Prisão de brasileiro expôs rede internacional de crimes contra crianças na dark web

Operação da Polícia Federal em 2019 permitiu identificar milhares de usuários e resultou em investigações e prisões em vários países

A prisão de um brasileiro realizada pela Polícia Federal em 2019 desencadeou uma série de investigações internacionais contra redes de exploração sexual infantil operadas na dark web. A operação, mantida sob sigilo por anos, levou à identificação de milhares de usuários envolvidos na disseminação de material ilegal em diferentes países.

O caso ganhou novos detalhes após a divulgação do documentário Infiltrados na dark web, produzido pela BBC News Brasil em parceria com a BBC Eye, núcleo investigativo da emissora. A produção acompanhou durante sete anos policiais do Brasil, Estados Unidos, Rússia e Portugal que atuaram em cooperação internacional no combate a esse tipo de crime.

Investigação internacional

Segundo a Polícia Federal, o homem preso administrava cinco dos maiores fóruns de compartilhamento de material de abuso sexual infantil na dark web.
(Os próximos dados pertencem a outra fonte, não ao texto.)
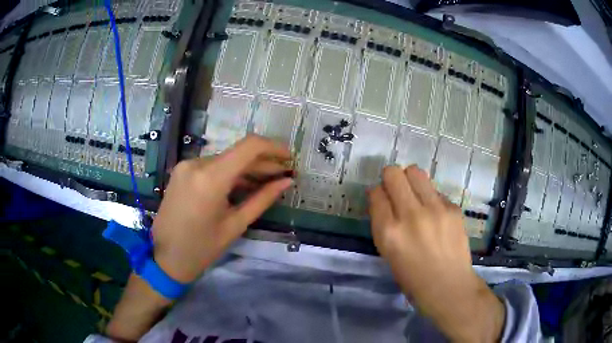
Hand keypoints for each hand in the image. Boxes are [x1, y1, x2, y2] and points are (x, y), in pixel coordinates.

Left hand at [152, 135, 293, 283]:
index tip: (289, 158)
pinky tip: (243, 184)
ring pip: (225, 159)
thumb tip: (286, 182)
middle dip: (263, 162)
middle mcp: (197, 163)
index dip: (273, 147)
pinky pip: (212, 166)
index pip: (249, 147)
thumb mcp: (235, 225)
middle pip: (238, 153)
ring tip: (267, 181)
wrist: (165, 257)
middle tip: (283, 175)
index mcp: (210, 178)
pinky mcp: (182, 171)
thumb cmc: (202, 248)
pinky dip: (230, 173)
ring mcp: (187, 165)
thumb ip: (262, 199)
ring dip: (247, 168)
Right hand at [369, 165, 504, 341]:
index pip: (375, 193)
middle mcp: (411, 215)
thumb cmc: (412, 277)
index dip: (376, 194)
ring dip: (410, 180)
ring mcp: (435, 209)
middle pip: (394, 174)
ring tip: (415, 195)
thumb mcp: (388, 253)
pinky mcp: (453, 208)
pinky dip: (430, 198)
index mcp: (389, 232)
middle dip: (390, 178)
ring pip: (415, 172)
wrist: (448, 285)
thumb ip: (382, 223)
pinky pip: (435, 191)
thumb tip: (381, 199)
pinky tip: (435, 215)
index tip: (381, 198)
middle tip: (396, 190)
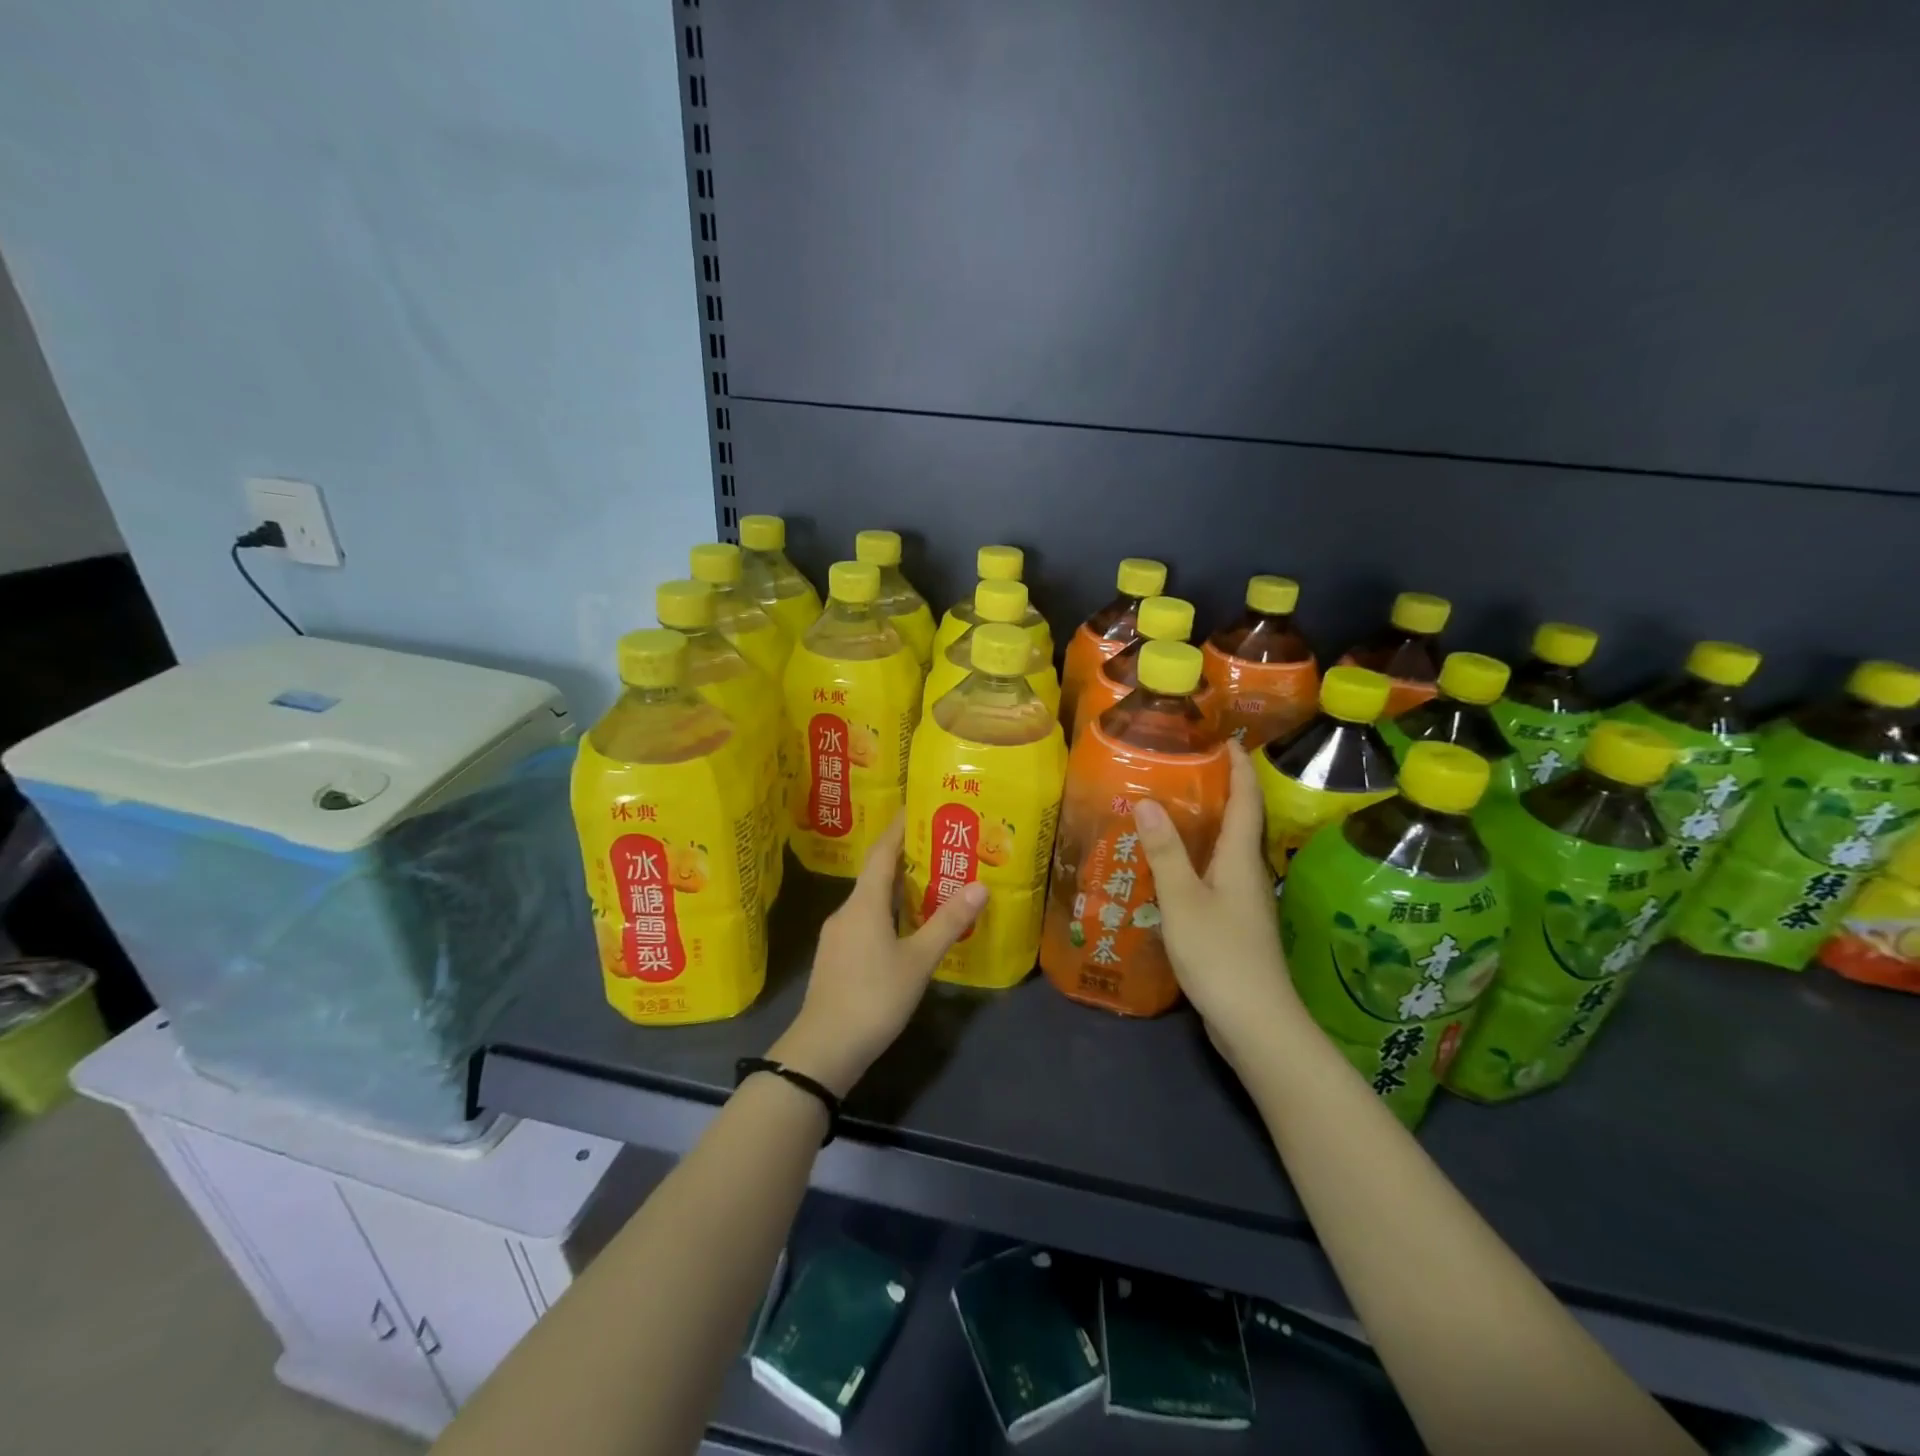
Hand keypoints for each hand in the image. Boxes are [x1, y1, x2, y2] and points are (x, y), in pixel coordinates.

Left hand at [771, 815, 987, 1095]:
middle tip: (938, 844)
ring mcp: (837, 935)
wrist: (823, 1049)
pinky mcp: (836, 957)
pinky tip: (906, 927)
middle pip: (876, 873)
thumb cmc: (873, 997)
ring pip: (870, 899)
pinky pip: (865, 920)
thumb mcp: (918, 960)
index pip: (882, 851)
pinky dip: (887, 912)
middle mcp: (847, 910)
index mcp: (864, 903)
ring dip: (897, 888)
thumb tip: (980, 885)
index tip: (917, 805)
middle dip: (905, 856)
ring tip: (929, 883)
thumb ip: (948, 922)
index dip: (899, 827)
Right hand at [1132, 739, 1307, 1068]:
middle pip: (1239, 824)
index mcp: (1241, 860)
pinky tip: (1167, 869)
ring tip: (1166, 812)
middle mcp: (1248, 875)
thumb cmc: (1220, 954)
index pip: (1246, 802)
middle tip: (1181, 771)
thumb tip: (1148, 801)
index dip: (1238, 769)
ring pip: (1224, 853)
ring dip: (1203, 828)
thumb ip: (1165, 852)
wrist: (1256, 1023)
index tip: (1225, 740)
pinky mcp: (1234, 926)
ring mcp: (1243, 903)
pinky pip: (1214, 878)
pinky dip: (1194, 861)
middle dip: (1219, 793)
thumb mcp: (1184, 900)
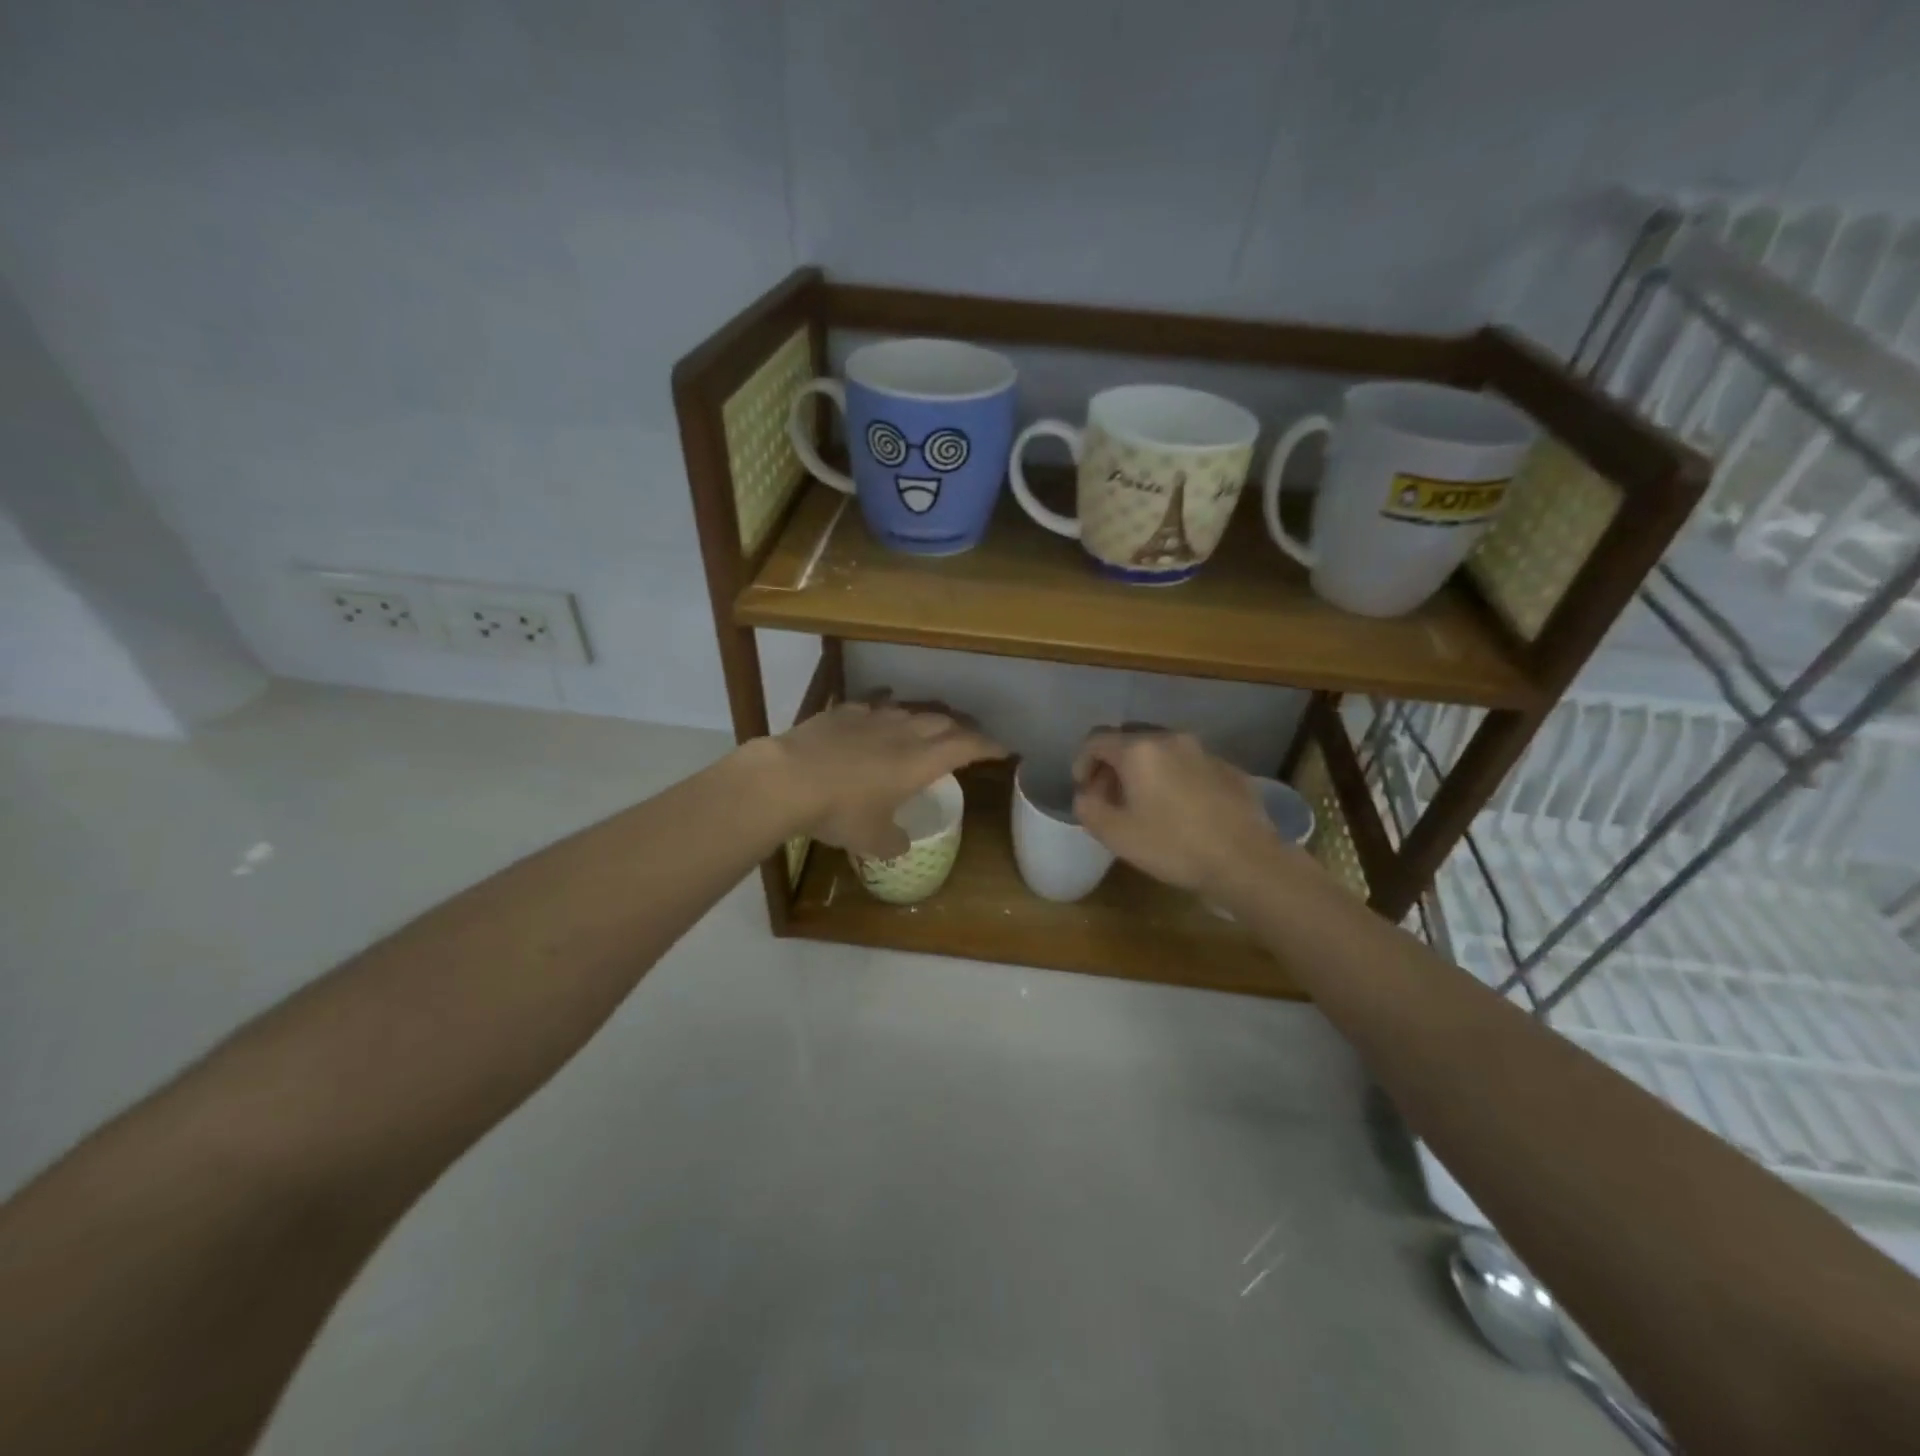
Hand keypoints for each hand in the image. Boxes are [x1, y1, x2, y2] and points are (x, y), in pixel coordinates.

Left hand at [768, 699, 1003, 857]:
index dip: (988, 746)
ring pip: (910, 710)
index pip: (967, 746)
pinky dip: (886, 708)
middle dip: (961, 730)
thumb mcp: (872, 839)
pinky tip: (881, 710)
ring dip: (926, 718)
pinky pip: (874, 703)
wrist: (787, 779)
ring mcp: (872, 717)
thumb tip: (900, 846)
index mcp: (920, 762)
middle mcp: (903, 732)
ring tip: (929, 726)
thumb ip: (893, 842)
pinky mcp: (843, 712)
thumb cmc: (840, 811)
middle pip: (943, 722)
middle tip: (968, 740)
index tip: (1004, 750)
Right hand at [1071, 729, 1292, 892]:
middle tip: (1110, 796)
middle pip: (1129, 739)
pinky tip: (1180, 809)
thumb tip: (1086, 795)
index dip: (1082, 762)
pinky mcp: (1228, 768)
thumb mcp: (1115, 834)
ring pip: (1161, 750)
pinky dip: (1173, 777)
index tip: (1084, 789)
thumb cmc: (1173, 845)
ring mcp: (1203, 751)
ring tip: (1144, 803)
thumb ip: (1088, 808)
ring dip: (1144, 770)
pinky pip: (1188, 764)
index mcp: (1138, 750)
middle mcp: (1170, 739)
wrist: (1246, 860)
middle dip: (1113, 764)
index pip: (1096, 740)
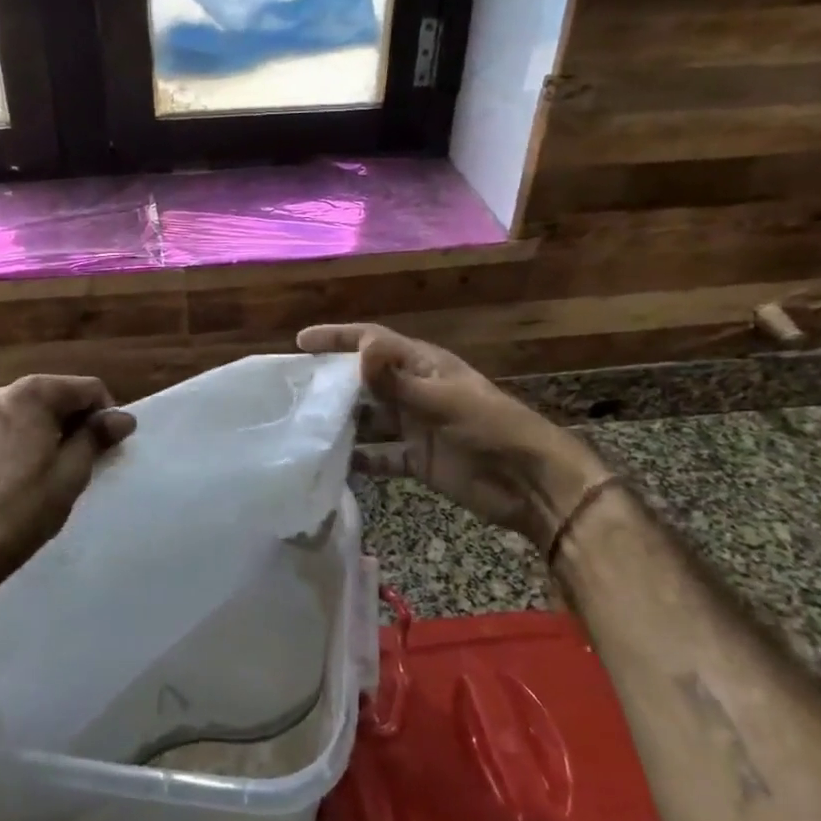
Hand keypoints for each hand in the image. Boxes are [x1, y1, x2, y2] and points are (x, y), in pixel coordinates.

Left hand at [0, 374, 135, 589]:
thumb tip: (122, 417)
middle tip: (81, 456)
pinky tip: (8, 477)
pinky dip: (5, 445)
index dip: (105, 413)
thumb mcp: (73, 471)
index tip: (110, 443)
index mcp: (32, 394)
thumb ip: (97, 435)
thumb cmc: (28, 506)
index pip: (86, 388)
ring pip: (16, 414)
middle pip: (49, 396)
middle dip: (69, 419)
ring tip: (44, 467)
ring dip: (36, 430)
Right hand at [298, 323, 610, 548]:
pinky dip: (359, 459)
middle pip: (364, 380)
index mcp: (422, 365)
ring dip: (341, 422)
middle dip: (331, 382)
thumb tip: (361, 347)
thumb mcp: (442, 400)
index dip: (338, 338)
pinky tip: (331, 465)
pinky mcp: (417, 459)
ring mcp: (414, 426)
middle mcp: (413, 390)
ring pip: (368, 418)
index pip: (372, 342)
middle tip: (291, 390)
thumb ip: (398, 380)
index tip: (301, 342)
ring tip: (302, 428)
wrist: (529, 483)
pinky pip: (380, 455)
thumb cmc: (490, 429)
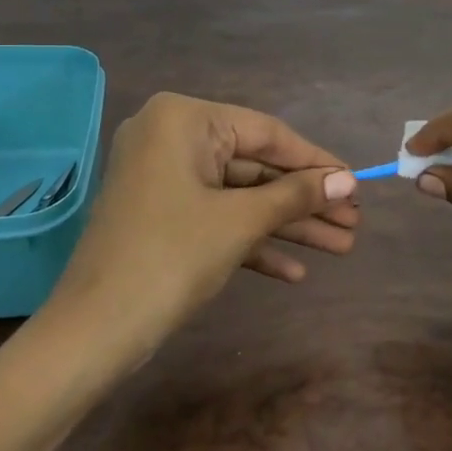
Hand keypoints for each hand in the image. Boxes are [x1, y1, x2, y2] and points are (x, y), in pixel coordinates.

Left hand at [53, 92, 358, 362]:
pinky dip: (251, 241)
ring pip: (239, 195)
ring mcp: (163, 178)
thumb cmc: (171, 258)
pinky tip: (294, 272)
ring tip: (341, 246)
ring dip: (286, 224)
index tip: (357, 184)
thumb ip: (296, 195)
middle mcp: (171, 138)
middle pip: (255, 166)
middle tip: (353, 223)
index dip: (316, 162)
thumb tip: (348, 181)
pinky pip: (216, 218)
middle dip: (304, 200)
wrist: (94, 330)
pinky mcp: (161, 215)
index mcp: (184, 120)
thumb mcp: (240, 222)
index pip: (267, 133)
Conhecido pelo codinome “Lubasa”, ele controlava plataformas que reuniam quase 2 milhões de usuários em diversos países.

A prisão não foi divulgada imediatamente porque os servidores apreendidos continham dados que poderiam levar à identificação de outros integrantes da rede criminosa. Investigadores temiam que a exposição do caso provocasse a fuga de suspeitos monitorados.

Os arquivos obtidos foram compartilhados com autoridades internacionais e com a Interpol, permitindo o avanço de operações simultâneas em diferentes regiões do mundo.

Identificação de colaboradores

A busca por Lubasa ganhou força após a prisão de um colaborador português conhecido como “Twinkle”, responsável por publicar grande volume de imagens e vídeos em um dos fóruns administrados pelo brasileiro.

De acordo com Greg Squire, agente do Departamento de Segurança Interna dos Estados Unidos, o investigado produziu material envolvendo pelo menos 15 vítimas. A identificação ocorreu após análises linguísticas e troca de informações entre policiais de vários países.

Twinkle foi localizado em um vilarejo no norte de Portugal e condenado a 21 anos de prisão. Durante o interrogatório, afirmou que apenas o administrador dos fóruns teria capacidade de encerrar as atividades das plataformas, apontando Lubasa como o principal responsável.

Captura no Brasil

Após meses de investigação, policiais brasileiros identificaram o suspeito e realizaram a prisão em 2019. Segundo a delegada Rafaella Parca, da Divisão de Repressão a Crimes Cibernéticos, o investigado era considerado peça central da rede criminosa.

No local, agentes encontraram os servidores utilizados para manter os fóruns ativos, configurando a maior apreensão de arquivos ligados à dark web já registrada pela força-tarefa internacional.

Atualmente, o brasileiro cumpre pena de 266 anos de prisão no país.

A análise dos dados levou à prisão de centenas de usuários em diferentes países, incluindo pessoas responsáveis pela produção e pelo consumo dos conteúdos.

Resgate de criança na Rússia

As informações obtidas após a operação também contribuíram para a solução de um caso de sequestro ocorrido na Rússia em 2020. Um menino de sete anos estava desaparecido havia 52 dias e já era considerado morto pelas autoridades locais.

Investigadores identificaram imagens do garoto em um fórum monitorado e iniciaram uma nova análise dos arquivos apreendidos com Lubasa. A partir do cruzamento de dados pessoais mencionados por um usuário, a polícia chegou ao suspeito Dimitriy Kopylov.

Equipes de resgate localizaram o homem em sua residência e encontraram a criança com vida. Kopylov foi posteriormente condenado a 19 anos de prisão.

Investigações contínuas

De acordo com investigadores envolvidos no caso, operações desse tipo geram novas apurações de forma contínua. Informações obtidas em uma investigação frequentemente levam a novos suspeitos e redes criminosas.

A delegada Rafaella Parca afirma que a prisão do administrador dos fóruns marcou o início de diversas outras operações internacionais.

Segundo ela, o impacto das ações pode ser medido pelo resgate de vítimas e pela interrupção de redes criminosas que operavam de forma oculta na internet.